An Iluminated Head for Blinky P.(the gun) (II), de Bernardí Roig

No es esta la nave del misterio cultural, ni mucho menos, pero lo cierto es que una visita nocturna al Museo Lázaro Galdiano de Madrid invoca a muchos fantasmas, empezando por el del dueño o el de la desaparecida haya centenaria plantada por el propio coleccionista, que Miguel Ángel Blanco recreó hace ya cinco años, en octubre de 2008. Su imagen nos recibe desde una ventana del Palacio de la calle Serrano 122. Luego, en el jardín, tres enigmáticas figuras de Bernardí Roig (Palma de Mallorca, 1965), que trazan un triángulo cargado de sugerencias, nos dan la bienvenida. Una, la primera, nos contempla desde casi la cima de un árbol, bajo una rama, como un ahorcado que atisba desde un oasis de paz, asustado e inquieto, el paisaje de una ciudad que no duerme nunca. Nos dicen que de día la imagen cambia, pero de noche es algo más que sobrecogedora y se impone al paisaje urbano; otra está oculta entre los arbustos, a pie de jardín (apenas vemos unas piernas blancas); y la tercera, en una esquina del edificio, se integra en él, obligándonos las tres a cambiar nuestra manera de contemplar el museo y la obra del propio artista, que se define desde la entrada misma como “un coleccionista de obsesiones”. Lo curioso es que los quince invitados a esta primera velada nocturna nos encontramos en un museo desierto, en el que conviven un collar o “ahogador” de perro de finales del XIX, hecho de oro y diamantes, con cuadros de El Bosco, El Greco, Goya, Rembrandt o Mengs, y piezas increíbles (12.000 nada menos) venidas de todos los confines del mundo gracias al afán de Lázaro Galdiano, fundador de una colección asombrosa. Y entre las salas del que fue su palacio se han instalado los hombres de blanco, los fantasmas de Roig, que, en esta ocasión no han sido agredidos ni han perdido trozos ni brazos como en la inauguración de ARCO. Tampoco faltan las pistas: el comisario de la muestra, José Jiménez, proclama en el panel de la entrada que Roig siempre ha tenido como referentes “la memoria y el deseo”, y que en realidad nos va a hablar, a través de todas las piezas reunidas, del deseo de “alcanzar la luz”, ya que “bucea en un depósito abigarrado de imágenes, del arte a la vida cotidiana”. Son tres plantas, cuatro en realidad, las que vamos a visitar, y no faltarán las sorpresas, ni por los fondos ni por la propuesta de Roig, que hay que ver desde distintas perspectivas.
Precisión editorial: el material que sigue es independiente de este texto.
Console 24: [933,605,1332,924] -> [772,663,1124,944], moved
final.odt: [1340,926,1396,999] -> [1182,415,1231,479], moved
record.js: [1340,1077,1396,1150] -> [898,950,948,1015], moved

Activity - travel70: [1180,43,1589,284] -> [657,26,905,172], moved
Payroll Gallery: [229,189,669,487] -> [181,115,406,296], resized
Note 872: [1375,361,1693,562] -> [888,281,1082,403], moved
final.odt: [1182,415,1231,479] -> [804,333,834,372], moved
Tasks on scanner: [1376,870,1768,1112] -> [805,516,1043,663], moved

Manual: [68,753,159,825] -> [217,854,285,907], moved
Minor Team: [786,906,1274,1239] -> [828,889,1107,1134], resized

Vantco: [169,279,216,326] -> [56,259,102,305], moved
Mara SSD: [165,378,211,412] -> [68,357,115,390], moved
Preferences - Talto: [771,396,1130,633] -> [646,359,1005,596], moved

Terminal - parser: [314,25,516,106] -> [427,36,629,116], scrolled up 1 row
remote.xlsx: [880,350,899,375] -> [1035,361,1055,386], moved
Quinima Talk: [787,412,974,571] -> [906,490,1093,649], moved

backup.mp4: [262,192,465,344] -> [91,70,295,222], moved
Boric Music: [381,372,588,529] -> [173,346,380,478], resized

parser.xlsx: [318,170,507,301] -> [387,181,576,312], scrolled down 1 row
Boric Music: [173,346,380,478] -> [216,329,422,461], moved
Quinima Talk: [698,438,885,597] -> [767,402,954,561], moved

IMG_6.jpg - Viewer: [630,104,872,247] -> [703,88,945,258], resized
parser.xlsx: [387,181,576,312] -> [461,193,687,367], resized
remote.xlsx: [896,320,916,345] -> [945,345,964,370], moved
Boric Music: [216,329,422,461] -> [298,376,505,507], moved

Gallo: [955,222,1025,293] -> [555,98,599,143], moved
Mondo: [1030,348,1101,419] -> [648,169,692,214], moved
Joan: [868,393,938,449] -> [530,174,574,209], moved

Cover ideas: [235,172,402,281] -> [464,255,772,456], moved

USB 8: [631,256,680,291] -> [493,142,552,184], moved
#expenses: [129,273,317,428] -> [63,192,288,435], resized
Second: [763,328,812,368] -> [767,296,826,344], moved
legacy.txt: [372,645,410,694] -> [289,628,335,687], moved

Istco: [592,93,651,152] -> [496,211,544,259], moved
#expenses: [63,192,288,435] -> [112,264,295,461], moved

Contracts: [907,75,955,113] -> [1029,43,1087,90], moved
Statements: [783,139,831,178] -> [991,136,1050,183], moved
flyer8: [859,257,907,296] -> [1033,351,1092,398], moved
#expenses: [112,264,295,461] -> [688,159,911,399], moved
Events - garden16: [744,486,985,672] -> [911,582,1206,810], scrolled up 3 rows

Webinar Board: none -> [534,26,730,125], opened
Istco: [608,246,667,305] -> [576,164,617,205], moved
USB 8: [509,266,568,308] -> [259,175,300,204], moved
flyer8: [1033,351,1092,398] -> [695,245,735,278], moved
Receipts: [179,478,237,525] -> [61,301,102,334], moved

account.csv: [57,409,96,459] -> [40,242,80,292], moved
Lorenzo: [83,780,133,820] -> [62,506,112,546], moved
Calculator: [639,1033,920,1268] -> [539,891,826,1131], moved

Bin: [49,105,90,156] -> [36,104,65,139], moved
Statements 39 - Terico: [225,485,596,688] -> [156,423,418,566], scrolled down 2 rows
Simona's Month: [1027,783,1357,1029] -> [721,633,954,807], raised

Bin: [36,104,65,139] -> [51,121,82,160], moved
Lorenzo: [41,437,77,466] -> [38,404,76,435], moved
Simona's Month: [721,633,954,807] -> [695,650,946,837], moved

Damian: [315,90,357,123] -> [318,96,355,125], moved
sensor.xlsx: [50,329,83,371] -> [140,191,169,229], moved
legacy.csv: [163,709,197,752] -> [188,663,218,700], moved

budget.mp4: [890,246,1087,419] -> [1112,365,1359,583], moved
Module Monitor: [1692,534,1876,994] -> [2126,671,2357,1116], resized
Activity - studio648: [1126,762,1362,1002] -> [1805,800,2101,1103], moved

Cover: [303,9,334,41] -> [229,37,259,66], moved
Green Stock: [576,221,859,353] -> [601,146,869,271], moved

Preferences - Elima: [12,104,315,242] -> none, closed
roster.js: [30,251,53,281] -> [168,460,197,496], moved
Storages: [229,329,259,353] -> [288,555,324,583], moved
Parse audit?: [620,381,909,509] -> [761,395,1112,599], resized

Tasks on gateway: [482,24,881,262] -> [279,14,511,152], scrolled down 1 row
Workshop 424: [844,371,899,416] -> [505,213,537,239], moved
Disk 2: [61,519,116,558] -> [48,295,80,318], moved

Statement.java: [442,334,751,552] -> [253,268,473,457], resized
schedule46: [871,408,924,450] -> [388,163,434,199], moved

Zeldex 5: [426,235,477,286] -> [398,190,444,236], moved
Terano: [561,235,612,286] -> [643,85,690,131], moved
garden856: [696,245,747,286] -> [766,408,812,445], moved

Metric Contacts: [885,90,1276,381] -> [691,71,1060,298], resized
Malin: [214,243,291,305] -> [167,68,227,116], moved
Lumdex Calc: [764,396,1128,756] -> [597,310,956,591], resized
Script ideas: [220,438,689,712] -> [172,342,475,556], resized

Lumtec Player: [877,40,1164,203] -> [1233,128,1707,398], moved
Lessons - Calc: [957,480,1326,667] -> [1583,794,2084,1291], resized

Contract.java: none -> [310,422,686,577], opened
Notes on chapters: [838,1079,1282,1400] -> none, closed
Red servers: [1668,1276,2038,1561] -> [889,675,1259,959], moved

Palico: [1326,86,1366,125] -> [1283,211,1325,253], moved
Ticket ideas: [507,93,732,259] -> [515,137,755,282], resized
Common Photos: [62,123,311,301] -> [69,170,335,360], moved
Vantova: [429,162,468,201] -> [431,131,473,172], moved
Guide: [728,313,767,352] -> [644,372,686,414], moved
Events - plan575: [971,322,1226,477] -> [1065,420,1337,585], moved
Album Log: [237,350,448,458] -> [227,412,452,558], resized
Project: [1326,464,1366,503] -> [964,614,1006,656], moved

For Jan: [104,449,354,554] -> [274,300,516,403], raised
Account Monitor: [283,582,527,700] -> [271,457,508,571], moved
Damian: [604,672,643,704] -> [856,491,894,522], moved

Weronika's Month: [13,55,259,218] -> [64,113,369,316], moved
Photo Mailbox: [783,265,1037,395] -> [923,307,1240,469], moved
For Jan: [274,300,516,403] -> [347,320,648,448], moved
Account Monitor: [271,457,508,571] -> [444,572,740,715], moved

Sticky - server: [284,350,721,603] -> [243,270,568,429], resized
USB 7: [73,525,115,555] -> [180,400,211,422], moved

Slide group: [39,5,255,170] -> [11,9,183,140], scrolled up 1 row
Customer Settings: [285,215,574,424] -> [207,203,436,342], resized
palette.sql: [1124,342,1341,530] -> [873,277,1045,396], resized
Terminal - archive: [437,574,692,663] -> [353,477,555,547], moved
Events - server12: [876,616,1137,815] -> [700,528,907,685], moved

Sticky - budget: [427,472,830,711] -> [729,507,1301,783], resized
Prácticas de infidelidad (melancolía (II), 2012, de Bernardí Roig

Una advertencia: el curioso no puede acercarse demasiado a las esculturas pero las explicaciones son sustanciosas y nos hablan de una nueva forma de mirar y de reflexionar sobre el arte contemporáneo, gracias a esos fantasmas bajitos, gordos y desvestidos que miran sin mirar las miserias cotidianas. Tampoco pretenden dialogar con las colecciones existentes en el Lázaro Galdiano, porque, en realidad, nos encontramos con monólogos que juegan con el espacio y que, en muchos casos, son recreaciones de piezas inventadas para exposiciones de Bruselas o Nueva York. Vamos recorriendo el museo, y descubrimos de qué modo Bernardí Roig nos obliga a abrir espacios, sobre todo en el sótano-almacén de la revista Goya, mítica publicación que acoge, en el centro de su archivo, una figura muy parecida a la mutilada en la ARCO. También aquí el hombre de blanco, con los bracos a la espalda, saca la lengua e intenta, una vez más, chupar la luz. En la antigua entrada del museo se nos muestra uno de los moldes del artista, entre armaduras que jamás supieron de batallas y que tal vez añoren el aroma de las gestas de antaño. Vemos también, en otra sala, cómo dialoga uno de los fantasmas de Roig con el arte contemporáneo, con Sol Lewitt, por ejemplo, o el cubismo. En otra planta nos sorprende el mismo artista hecho fantasma: en una sala a oscuras, una enorme pantalla nos muestra a un Roig cegado que recorre el Museo en busca tal vez de la verdad... Sobre los hombros lleva un halógeno que ilumina sus pasos, mientras ve sin ver su obra en la más inmensa, absoluta soledad. La exposición termina con un panel que procede de su mismo estudio y en el que se multiplican imágenes actuales, fotografías de Thomas Bernhardt o la reina Isabel II, del Papa Ratzinger, toreros o Arnaldo Otegui, y que, al parecer, han alimentado su imaginación durante todos estos años. Tanto que al prestarlos se sintió desahuciado de sí mismo, o quizá, quién sabe, libre al fin.